*In the hopes of getting more literary minded discussions in our little space, allow me to introduce another regular contributor to Zerothreetwo, J. Marcelo Borromeo. For even more books and smart talk, read his blog at Portable TARDIS.
I read a lot of books.
Anyone who knows me knows this. Rarely do I leave the house without a book tucked under my arm. I sneak a page or two every chance I get, and when I finish, I always find myself overcome with a sense of accomplishment, a sense that I have come back home from a long trip abroad and already I see the world differently. At the same time, I am the kind of person who tries a lot to get others to read. Apart from bringing it up in conversation, I make considerable use of social media platforms to throw out titles into my less-than-immediate network, an effort that has been sometimes met with success. Occasionally, if I come across a passage that strikes me, I tweet it sans title and author (although in hindsight I have been struggling lately to recall which quote belongs to which book). Otherwise, I stack up my latest acquisitions and show them off on Instagram, drawing comments from those who have read this title or that, unless of course they are simply expressing the desire to read said title. My Facebook profile, which lists zero favorite sports or teams, a few beloved filmmakers and their works, a good number of bands, and the TV shows I catch when I can, is updated regularly with the book I have just finished. At the end of 2014, I reached book number 100 on that list, and it is worth mentioning that there are titles missing from this list which I have either neglected to include or am too embarrassed to boast readership.

TASK 1:
Answer these questions about the post about reading:
(a) What is the name of the contributor's blog?
(b) On which platform does the writer stack up and show off the latest acquisitions?
(c) What book number did the writer reach at the end of 2014?

Structure-from-motion data
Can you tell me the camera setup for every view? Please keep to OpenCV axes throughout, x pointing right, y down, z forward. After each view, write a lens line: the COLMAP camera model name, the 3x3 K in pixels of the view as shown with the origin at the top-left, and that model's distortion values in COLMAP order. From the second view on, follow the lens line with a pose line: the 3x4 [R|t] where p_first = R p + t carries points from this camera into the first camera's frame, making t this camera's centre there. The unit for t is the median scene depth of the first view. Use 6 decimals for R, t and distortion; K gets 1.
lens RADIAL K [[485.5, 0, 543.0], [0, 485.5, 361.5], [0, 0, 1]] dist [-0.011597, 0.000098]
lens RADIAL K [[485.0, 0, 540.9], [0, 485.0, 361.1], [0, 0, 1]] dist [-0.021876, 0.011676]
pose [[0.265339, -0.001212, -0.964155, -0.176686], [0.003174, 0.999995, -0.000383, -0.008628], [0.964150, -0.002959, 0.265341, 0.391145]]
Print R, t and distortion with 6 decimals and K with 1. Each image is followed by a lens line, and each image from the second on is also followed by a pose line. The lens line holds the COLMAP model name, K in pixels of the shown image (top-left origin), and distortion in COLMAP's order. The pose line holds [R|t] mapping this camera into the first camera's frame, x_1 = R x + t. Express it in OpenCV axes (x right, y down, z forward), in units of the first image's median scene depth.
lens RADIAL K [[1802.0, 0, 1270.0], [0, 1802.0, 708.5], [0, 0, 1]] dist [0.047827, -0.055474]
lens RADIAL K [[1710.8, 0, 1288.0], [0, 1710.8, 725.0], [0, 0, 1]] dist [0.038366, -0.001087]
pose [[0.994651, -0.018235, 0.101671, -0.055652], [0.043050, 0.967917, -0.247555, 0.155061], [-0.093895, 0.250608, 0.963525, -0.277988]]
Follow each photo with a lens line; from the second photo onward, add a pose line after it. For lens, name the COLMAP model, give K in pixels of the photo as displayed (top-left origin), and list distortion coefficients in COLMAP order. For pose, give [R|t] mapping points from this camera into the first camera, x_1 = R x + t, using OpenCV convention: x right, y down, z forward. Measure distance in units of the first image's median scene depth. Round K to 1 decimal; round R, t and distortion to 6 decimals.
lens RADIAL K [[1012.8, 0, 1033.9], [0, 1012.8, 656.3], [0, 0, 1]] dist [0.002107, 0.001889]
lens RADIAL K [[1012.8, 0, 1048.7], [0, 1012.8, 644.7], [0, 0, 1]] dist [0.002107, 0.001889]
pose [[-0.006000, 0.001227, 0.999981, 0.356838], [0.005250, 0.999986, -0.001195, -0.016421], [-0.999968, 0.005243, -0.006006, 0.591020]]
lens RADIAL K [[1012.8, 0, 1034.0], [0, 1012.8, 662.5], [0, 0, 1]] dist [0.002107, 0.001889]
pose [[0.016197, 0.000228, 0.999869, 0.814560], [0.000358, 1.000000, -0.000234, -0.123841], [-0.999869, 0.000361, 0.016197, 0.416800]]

TASK 2:
From the records, render the lines from the one with "Print R, t and" up to and including the one with "0.250608, 0.963525, -0.277988]]" as a numbered list, leaving out blank lines.

TASK RESULT 1:
(a) Portable TARDIS
(b) Instagram
(c) 100

TASK RESULT 2:
1. Print R, t and distortion with 6 decimals and K with 1. Each image is followed by a lens line, and each image from the second on is also followed by a pose line. The lens line holds the COLMAP model name, K in pixels of the shown image (top-left origin), and distortion in COLMAP's order. The pose line holds [R|t] mapping this camera into the first camera's frame, x_1 = R x + t. Express it in OpenCV axes (x right, y down, z forward), in units of the first image's median scene depth.
2. lens RADIAL K [[1802.0, 0, 1270.0], [0, 1802.0, 708.5], [0, 0, 1]] dist [0.047827, -0.055474]
3. lens RADIAL K [[1710.8, 0, 1288.0], [0, 1710.8, 725.0], [0, 0, 1]] dist [0.038366, -0.001087]
4. pose [[0.994651, -0.018235, 0.101671, -0.055652], [0.043050, 0.967917, -0.247555, 0.155061], [-0.093895, 0.250608, 0.963525, -0.277988]]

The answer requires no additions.